Published 23/05/2015

In the last financial year the DVLA raised more than £105 million for the Treasury through the sale and auction of personalised registrations
In the last financial year the DVLA raised more than £105 million for the Treasury through the sale and auction of personalised registrations

The DVLA has revealed its list of censored car number plates - including VA61ANA, BL03 JOB, JE55US and AL14LAH.

This year the licensing authority has banned P15 OFF, PR15 SON, PU15 SSY, SH15 TTY, UP15 BUM and WA15 TED - but allowed PEN15 and ORG45M.

Its proprietary steering group - which meets twice a year - has also forbidden a man whose surname is Islam from getting an 15LAM plate because it was deemed "inappropriate".

The man, who did not want to give his first name, told the Guardian newspaper: "I made an inquiry to the DVLA about the possibility of obtaining '15LAM', only to be told that this was an inappropriate licence plate.

"I'm not particularly religious, but I am proud of my name.
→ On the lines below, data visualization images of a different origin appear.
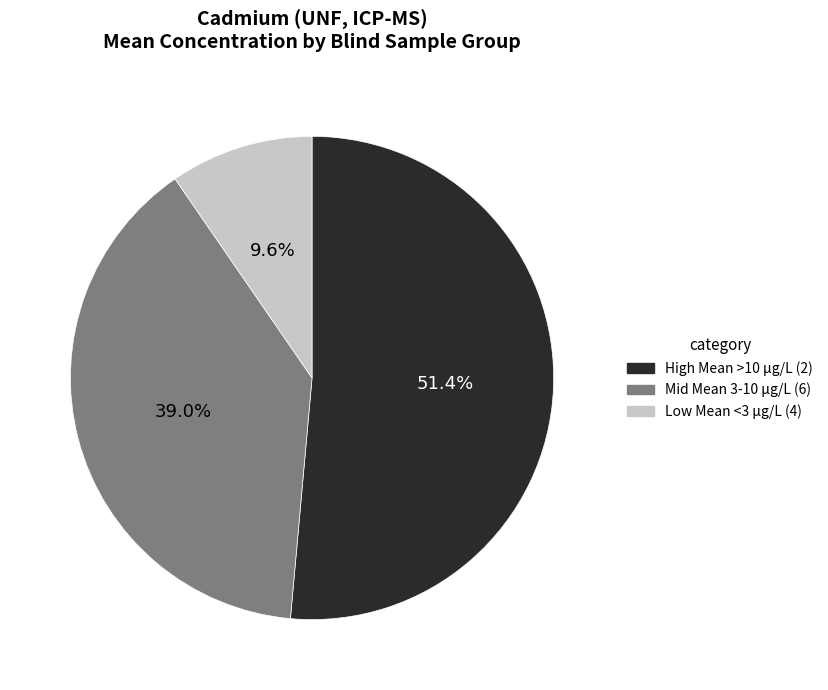

How many segments does this pie chart have?

3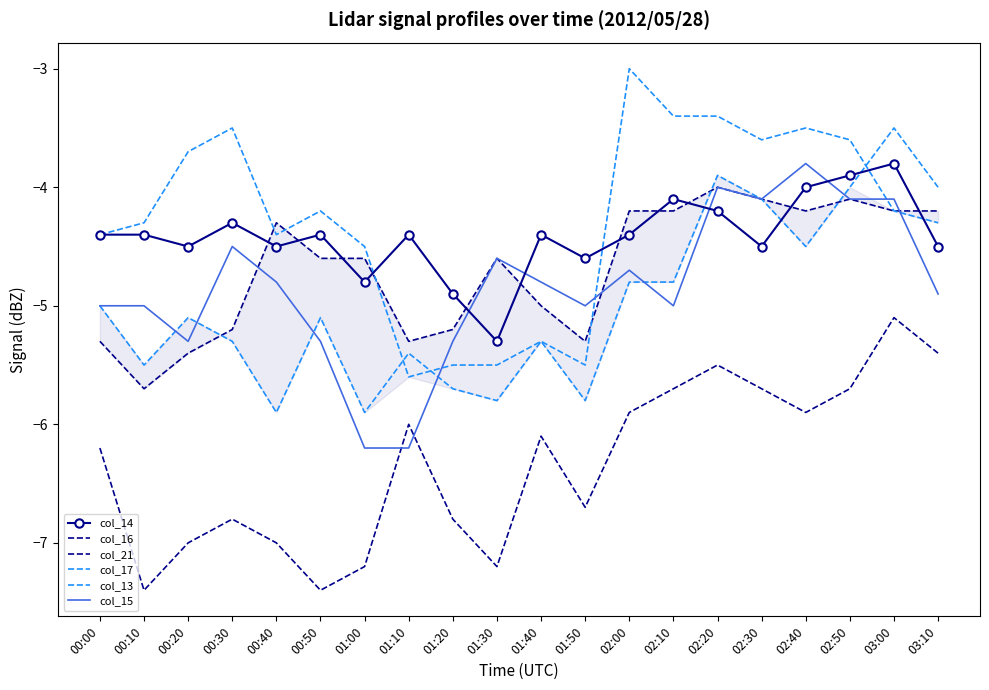

What is the average value of the col_16 series?

-4.7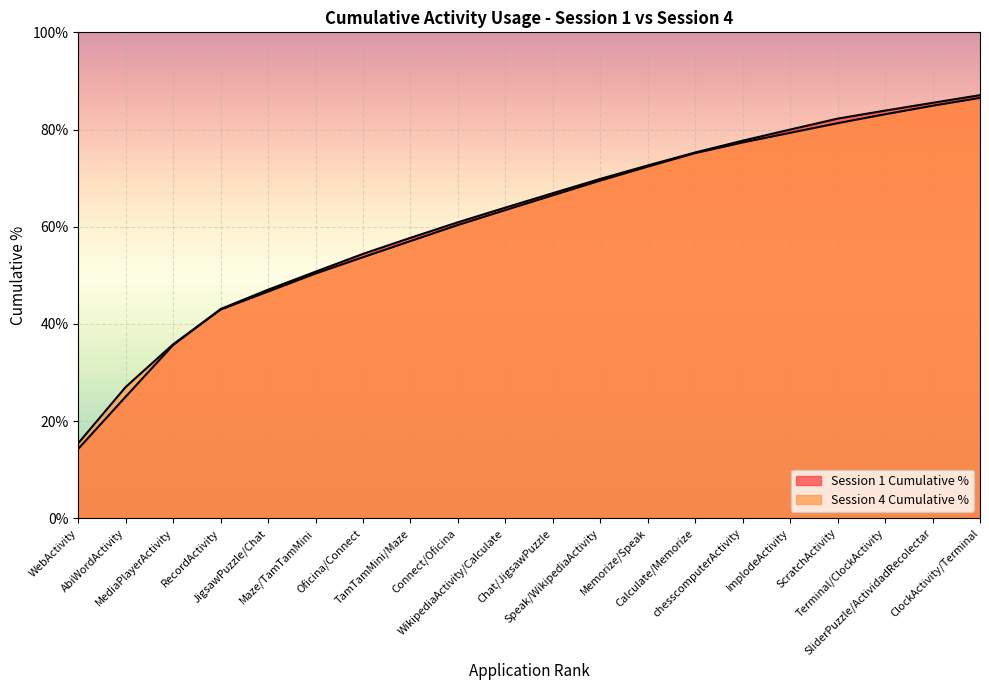

What is the maximum value for Session 1 Cumulative %?

87.1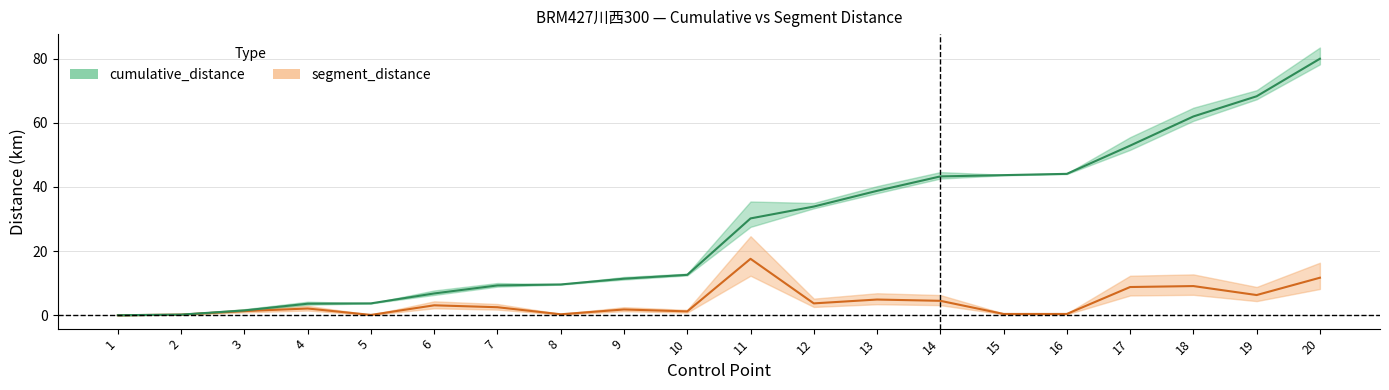

In segment_distance, how many points are higher than both neighbors (excluding endpoints)?

6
I was thinking of buying the plate as a gift for my brother.

"To be told that my name is offensive is really upsetting."

In the last financial year the DVLA raised more than £105 million for the Treasury through the sale and auction of personalised registrations.

Last week a plate with the registration number KR15HNA was sold at auction for £233,000.

The most ever forked out for a registration from DVLA was for '25 O', which alone raised over £518,000.

It was sold last November to John Collins, a classic Ferrari dealer in Ascot, Berkshire.

Potentially offensive number plates became a serious issue for the DVLA after the release of H8 GAY in 2006 was met with protest because it was deemed offensive to gay people.

Top Gear presenter Jeremy Clarkson was chased out of Argentina after driving a Porsche across the country with the number plate H982 FKL, which was seen as a reference to the Falklands War.

A DVLA spokesman said: "Registration numbers are withheld in instances where if displayed on a number plate they are likely to cause general offence or embarrassment.

"The reasons can be on the grounds of political, racial and religious sensitivities or simply that they are regarded as being in poor taste."